Article by: EDITORIAL BOARD , Star Tribune
Minnesota Reading Corps tutoring is working, and deserves to expand.
News last month from the Minnesota Reading Corps was so good that it made headlines in the March 28 Washington Post: “Can volunteers help kids read more proficiently? New research says yes.”
The research, conducted by NORC at the University of Chicago, compared student outcomes at 25 Reading Corps prekindergarten programs in a variety of settings around the state with those from 25 similar preschools that do not engage Reading Corps volunteer tutors or use its methods.

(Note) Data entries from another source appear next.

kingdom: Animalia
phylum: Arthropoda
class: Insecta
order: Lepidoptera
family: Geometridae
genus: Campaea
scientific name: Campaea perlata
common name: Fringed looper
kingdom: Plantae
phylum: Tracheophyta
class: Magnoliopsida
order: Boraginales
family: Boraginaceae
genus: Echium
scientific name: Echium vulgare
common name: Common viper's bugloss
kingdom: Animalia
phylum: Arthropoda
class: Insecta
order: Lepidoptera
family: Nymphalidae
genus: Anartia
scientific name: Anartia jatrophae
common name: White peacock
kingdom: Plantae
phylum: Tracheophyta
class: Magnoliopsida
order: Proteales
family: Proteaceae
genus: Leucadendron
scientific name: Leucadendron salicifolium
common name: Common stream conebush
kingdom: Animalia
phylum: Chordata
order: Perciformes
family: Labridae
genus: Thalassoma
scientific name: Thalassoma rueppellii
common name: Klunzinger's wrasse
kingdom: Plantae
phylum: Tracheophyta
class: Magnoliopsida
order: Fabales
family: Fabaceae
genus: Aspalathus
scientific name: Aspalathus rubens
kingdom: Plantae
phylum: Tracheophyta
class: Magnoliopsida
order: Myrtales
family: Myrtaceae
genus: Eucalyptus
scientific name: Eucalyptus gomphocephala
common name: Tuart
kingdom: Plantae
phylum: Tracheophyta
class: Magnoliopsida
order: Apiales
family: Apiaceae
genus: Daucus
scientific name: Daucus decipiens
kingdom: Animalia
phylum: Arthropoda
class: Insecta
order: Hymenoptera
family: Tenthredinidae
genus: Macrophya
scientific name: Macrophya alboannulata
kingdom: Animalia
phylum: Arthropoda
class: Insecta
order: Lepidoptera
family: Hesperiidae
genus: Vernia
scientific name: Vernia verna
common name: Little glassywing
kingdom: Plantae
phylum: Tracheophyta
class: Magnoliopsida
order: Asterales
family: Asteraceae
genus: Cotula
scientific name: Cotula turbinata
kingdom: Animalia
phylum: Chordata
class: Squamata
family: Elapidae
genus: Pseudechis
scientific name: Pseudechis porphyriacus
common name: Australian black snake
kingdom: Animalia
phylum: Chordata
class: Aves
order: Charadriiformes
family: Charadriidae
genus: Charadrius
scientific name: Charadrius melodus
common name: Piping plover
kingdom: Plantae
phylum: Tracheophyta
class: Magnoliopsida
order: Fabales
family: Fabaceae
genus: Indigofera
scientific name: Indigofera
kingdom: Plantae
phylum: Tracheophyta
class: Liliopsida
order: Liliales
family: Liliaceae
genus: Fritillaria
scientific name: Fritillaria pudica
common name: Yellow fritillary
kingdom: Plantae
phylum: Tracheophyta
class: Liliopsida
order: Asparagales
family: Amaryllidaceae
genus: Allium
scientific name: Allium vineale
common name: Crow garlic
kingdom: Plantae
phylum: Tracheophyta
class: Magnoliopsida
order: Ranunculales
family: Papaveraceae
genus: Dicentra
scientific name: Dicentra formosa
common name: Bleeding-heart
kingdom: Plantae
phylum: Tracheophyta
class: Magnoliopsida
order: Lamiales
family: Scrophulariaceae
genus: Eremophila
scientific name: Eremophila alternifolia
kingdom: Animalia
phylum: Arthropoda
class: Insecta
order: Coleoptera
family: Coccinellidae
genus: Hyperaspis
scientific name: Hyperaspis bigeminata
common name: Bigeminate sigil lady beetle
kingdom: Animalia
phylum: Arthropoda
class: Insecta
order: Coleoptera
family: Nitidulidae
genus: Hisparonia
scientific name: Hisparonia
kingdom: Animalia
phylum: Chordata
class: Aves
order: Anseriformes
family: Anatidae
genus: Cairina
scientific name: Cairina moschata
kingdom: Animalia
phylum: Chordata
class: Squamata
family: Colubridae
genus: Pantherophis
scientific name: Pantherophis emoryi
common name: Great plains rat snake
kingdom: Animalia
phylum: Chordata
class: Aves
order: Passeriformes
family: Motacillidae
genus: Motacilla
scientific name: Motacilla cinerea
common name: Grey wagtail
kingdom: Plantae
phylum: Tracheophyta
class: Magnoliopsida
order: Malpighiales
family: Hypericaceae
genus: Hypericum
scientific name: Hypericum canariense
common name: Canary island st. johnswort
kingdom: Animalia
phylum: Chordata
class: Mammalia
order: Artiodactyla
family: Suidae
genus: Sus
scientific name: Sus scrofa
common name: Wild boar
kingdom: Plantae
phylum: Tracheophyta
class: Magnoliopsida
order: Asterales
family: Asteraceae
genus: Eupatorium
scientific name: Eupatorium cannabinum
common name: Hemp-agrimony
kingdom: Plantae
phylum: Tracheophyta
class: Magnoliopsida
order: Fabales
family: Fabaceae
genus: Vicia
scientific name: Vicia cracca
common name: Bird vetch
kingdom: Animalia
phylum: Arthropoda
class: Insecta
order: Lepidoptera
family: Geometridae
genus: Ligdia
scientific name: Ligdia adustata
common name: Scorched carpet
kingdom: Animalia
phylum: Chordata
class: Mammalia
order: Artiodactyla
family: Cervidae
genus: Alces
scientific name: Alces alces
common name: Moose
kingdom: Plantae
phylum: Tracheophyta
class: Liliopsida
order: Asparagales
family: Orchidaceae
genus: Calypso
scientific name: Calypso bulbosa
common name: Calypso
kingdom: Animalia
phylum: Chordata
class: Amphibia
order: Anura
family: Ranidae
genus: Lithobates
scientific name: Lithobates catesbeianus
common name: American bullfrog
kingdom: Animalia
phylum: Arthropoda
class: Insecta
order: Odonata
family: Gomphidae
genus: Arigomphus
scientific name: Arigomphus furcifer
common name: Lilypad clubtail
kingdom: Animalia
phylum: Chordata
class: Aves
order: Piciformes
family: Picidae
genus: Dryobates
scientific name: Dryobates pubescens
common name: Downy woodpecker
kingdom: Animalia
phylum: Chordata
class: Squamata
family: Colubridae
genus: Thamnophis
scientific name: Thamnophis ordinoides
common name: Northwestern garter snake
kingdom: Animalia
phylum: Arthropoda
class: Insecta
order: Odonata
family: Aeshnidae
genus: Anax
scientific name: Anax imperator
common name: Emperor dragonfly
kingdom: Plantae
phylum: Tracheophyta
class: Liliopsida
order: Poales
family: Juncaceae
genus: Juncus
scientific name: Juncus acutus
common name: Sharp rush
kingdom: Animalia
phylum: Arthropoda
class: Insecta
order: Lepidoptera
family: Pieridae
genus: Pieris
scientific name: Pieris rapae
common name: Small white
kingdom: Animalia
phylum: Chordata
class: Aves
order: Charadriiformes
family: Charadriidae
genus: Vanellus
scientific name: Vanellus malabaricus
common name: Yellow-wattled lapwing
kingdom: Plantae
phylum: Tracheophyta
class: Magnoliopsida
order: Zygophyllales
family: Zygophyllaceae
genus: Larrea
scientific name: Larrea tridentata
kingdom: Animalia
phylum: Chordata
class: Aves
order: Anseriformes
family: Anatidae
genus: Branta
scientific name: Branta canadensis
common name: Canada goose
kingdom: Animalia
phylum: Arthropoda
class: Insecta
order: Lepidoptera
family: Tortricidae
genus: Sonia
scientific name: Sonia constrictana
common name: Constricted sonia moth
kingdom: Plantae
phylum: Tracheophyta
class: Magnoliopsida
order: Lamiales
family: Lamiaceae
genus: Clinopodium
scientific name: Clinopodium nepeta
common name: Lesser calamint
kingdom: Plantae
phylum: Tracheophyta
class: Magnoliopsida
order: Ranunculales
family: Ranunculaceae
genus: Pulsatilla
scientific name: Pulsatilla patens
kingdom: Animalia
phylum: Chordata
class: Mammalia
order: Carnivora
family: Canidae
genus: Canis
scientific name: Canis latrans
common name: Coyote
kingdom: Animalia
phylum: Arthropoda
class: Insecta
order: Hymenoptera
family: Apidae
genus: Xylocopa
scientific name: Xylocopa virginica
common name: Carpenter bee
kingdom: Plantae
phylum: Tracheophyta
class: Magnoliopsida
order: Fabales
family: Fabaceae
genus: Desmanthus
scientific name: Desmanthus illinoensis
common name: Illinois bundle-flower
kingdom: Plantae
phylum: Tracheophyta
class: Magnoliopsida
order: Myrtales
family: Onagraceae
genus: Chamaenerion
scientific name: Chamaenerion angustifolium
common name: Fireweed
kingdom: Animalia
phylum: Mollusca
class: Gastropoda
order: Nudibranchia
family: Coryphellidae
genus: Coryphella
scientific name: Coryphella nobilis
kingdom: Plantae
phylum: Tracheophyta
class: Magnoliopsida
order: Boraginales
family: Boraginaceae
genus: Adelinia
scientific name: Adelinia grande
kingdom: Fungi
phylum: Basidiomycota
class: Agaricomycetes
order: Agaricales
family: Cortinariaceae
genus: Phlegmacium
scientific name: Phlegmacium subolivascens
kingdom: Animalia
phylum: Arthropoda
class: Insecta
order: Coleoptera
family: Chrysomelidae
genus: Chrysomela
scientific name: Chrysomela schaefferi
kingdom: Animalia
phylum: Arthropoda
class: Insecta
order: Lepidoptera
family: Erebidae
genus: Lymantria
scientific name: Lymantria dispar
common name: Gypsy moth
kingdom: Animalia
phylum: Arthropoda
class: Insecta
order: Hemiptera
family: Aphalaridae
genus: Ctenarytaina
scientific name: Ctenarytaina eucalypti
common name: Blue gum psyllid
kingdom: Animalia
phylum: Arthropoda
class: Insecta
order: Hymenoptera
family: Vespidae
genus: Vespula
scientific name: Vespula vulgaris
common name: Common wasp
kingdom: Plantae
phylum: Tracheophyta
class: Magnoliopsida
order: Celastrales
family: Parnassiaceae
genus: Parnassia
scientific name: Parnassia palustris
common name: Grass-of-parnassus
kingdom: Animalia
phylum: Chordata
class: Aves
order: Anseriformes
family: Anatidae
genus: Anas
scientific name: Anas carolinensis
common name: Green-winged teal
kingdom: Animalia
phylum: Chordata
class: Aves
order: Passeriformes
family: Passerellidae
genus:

The results were striking: In the Reading Corps classrooms, 4- and 5-year-olds consistently outperformed those in the comparison groups in recognizing letter sounds, rhyming words, letter names, picture names and alliterations. The learning gain is even more positive among preschoolers than the Reading Corps results in K-3 programs measured the year before.
It goes to show that then-state Rep. Alice Seagren’s hunch a dozen years ago was right: If you combine ServeMinnesota’s AmeriCorps volunteers, training and coaching with the literacy research of the University of Minnesota under the supervision of classroom teachers, then student reading performance will improve. That’s the Reading Corps formula, which Seagren championed first as the House GOP education chair and later as state commissioner of education. It’s working so well that it has been borrowed by seven other states.
That finding should fuel this year’s push at the Legislature to enlarge the Reading Corps. Today it comprises 1,200 AmeriCorps volunteers who work one-on-one with struggling readers at more than 700 Minnesota sites, including about half of the state’s elementary schools. ServeMinnesota, the state arm of AmeriCorps, is asking for $10 million more over the next two years to fund 480 more trained tutors. That would allow the Reading Corps to reach 74,000 children at a cost of $251 each, said ServeMinnesota CEO Audrey Suker.
With the results that the Reading Corps is posting, legislators should want it in every school. And Minnesota adults of any age seeking to make a difference in young lives should look at what the Reading Corps has to offer. Volunteers can work either full or part-time and earn a modest monthly stipend. After a year of service, they receive a higher education scholarship for their own use or, if they are over 55, for use by a child or grandchild.
The Minnesota Reading Corps is now accepting applications for the coming school year at minnesotareadingcorps.org.